> [How to complete this task]: Keep every word of the listing and drop the images when you write it out.

> [Records]:
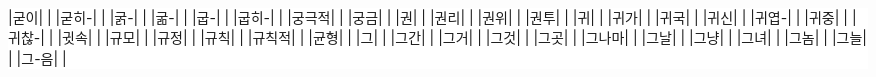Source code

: |굳이|  |
|굳히-|  |
|굵-|  |
|굶-|  |
|굽-|  |
|굽히-|  |
|궁극적|  |
|궁금|  |
|권|  |
|권리|  |
|권위|  |
|권투|  |
|귀|  |
|귀가|  |
|귀국|  |
|귀신|  |
|귀엽-|  |
|귀중|  |
|귀찮-|  |
|귓속|  |
|규모|  |
|규정|  |
|규칙|  |
|규칙적|  |
|균형|  |
|그|  |
|그간|  |
|그거|  |
|그것|  |
|그곳|  |
|그나마|  |
|그날|  |
|그냥|  |
|그녀|  |
|그놈|  |
|그늘|  |
|그-음|  |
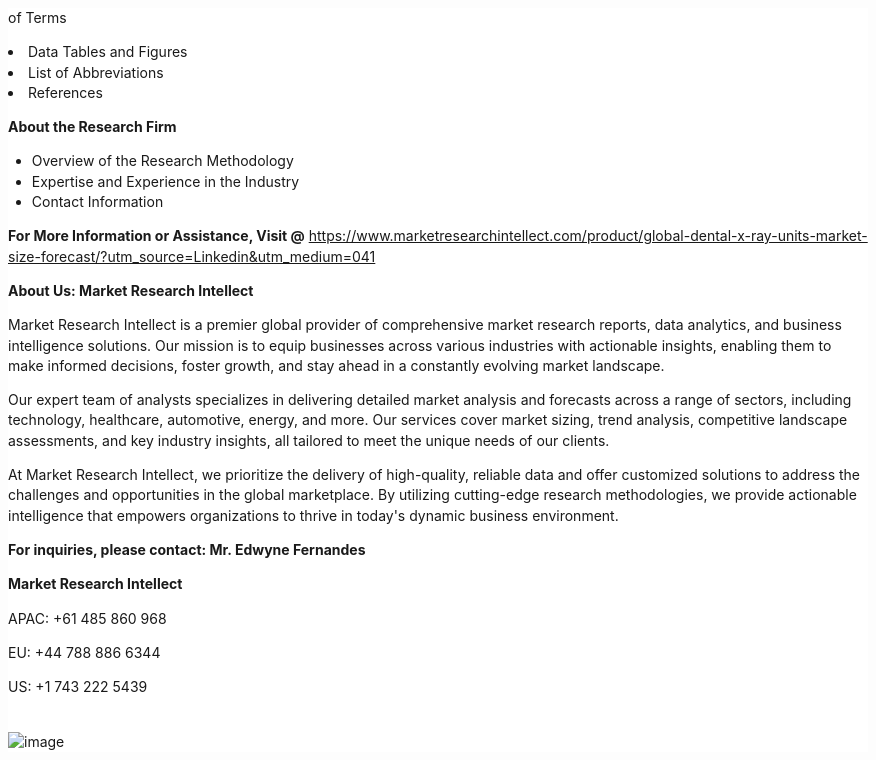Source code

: of Terms</li><li>Data Tables and Figures</li><li>List of Abbreviations</li><li>References</li></ul><p><strong>About the Research Firm</strong></p><ul><li>Overview of the Research Methodology</li><li>Expertise and Experience in the Industry</li><li>Contact Information</li></ul></div><div class="article-main__content" data-test-id="publishing-text-block"><p><span class="font-[700]"><strong>For More Information or Assistance, Visit @</strong>&nbsp;<a href="https://www.marketresearchintellect.com/product/global-dental-x-ray-units-market-size-forecast/?utm_source=Linkedin&utm_medium=041">https://www.marketresearchintellect.com/product/global-dental-x-ray-units-market-size-forecast/?utm_source=Linkedin&utm_medium=041</a></span></p><p><strong>About Us: Market Research Intellect</strong></p><p>Market Research Intellect is a premier global provider of comprehensive market research reports, data analytics, and business intelligence solutions. Our mission is to equip businesses across various industries with actionable insights, enabling them to make informed decisions, foster growth, and stay ahead in a constantly evolving market landscape.</p><p>Our expert team of analysts specializes in delivering detailed market analysis and forecasts across a range of sectors, including technology, healthcare, automotive, energy, and more. Our services cover market sizing, trend analysis, competitive landscape assessments, and key industry insights, all tailored to meet the unique needs of our clients.</p><p>At Market Research Intellect, we prioritize the delivery of high-quality, reliable data and offer customized solutions to address the challenges and opportunities in the global marketplace. By utilizing cutting-edge research methodologies, we provide actionable intelligence that empowers organizations to thrive in today's dynamic business environment.</p><p><strong>For inquiries, please contact: Mr. Edwyne Fernandes</strong></p><p><strong>Market Research Intellect</strong></p><p>APAC: +61 485 860 968</p><p>EU: +44 788 886 6344</p><p>US: +1 743 222 5439</p></div><div class="article-main__content" data-test-id="publishing-text-block">&nbsp;</div>
![image](https://github.com/user-attachments/assets/a32d2284-1b02-4676-b6a6-eb8ee7c8ba01)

> [Solution to this exercise]:
Source code

: |굳이|  |
|굳히-|  |
|굵-|  |
|굶-|  |
|굽-|  |
|굽히-|  |
|궁극적|  |
|궁금|  |
|권|  |
|권리|  |
|권위|  |
|권투|  |
|귀|  |
|귀가|  |
|귀국|  |
|귀신|  |
|귀엽-|  |
|귀중|  |
|귀찮-|  |
|귓속|  |
|규모|  |
|규정|  |
|규칙|  |
|규칙적|  |
|균형|  |
|그|  |
|그간|  |
|그거|  |
|그것|  |
|그곳|  |
|그나마|  |
|그날|  |
|그냥|  |
|그녀|  |
|그놈|  |
|그늘|  |
|그-음|  |
Source code

: of Terms</li><li>Data Tables and Figures</li><li>List of Abbreviations</li><li>References</li></ul><p><strong>About the Research Firm</strong></p><ul><li>Overview of the Research Methodology</li><li>Expertise and Experience in the Industry</li><li>Contact Information</li></ul></div><div class="article-main__content" data-test-id="publishing-text-block"><p><span class="font-[700]"><strong>For More Information or Assistance, Visit @</strong>&nbsp;<a href="https://www.marketresearchintellect.com/product/global-dental-x-ray-units-market-size-forecast/?utm_source=Linkedin&utm_medium=041">https://www.marketresearchintellect.com/product/global-dental-x-ray-units-market-size-forecast/?utm_source=Linkedin&utm_medium=041</a></span></p><p><strong>About Us: Market Research Intellect</strong></p><p>Market Research Intellect is a premier global provider of comprehensive market research reports, data analytics, and business intelligence solutions. Our mission is to equip businesses across various industries with actionable insights, enabling them to make informed decisions, foster growth, and stay ahead in a constantly evolving market landscape.</p><p>Our expert team of analysts specializes in delivering detailed market analysis and forecasts across a range of sectors, including technology, healthcare, automotive, energy, and more. Our services cover market sizing, trend analysis, competitive landscape assessments, and key industry insights, all tailored to meet the unique needs of our clients.</p><p>At Market Research Intellect, we prioritize the delivery of high-quality, reliable data and offer customized solutions to address the challenges and opportunities in the global marketplace. By utilizing cutting-edge research methodologies, we provide actionable intelligence that empowers organizations to thrive in today's dynamic business environment.</p><p><strong>For inquiries, please contact: Mr. Edwyne Fernandes</strong></p><p><strong>Market Research Intellect</strong></p><p>APAC: +61 485 860 968</p><p>EU: +44 788 886 6344</p><p>US: +1 743 222 5439</p></div><div class="article-main__content" data-test-id="publishing-text-block">&nbsp;</div>
![image](https://github.com/user-attachments/assets/a32d2284-1b02-4676-b6a6-eb8ee7c8ba01)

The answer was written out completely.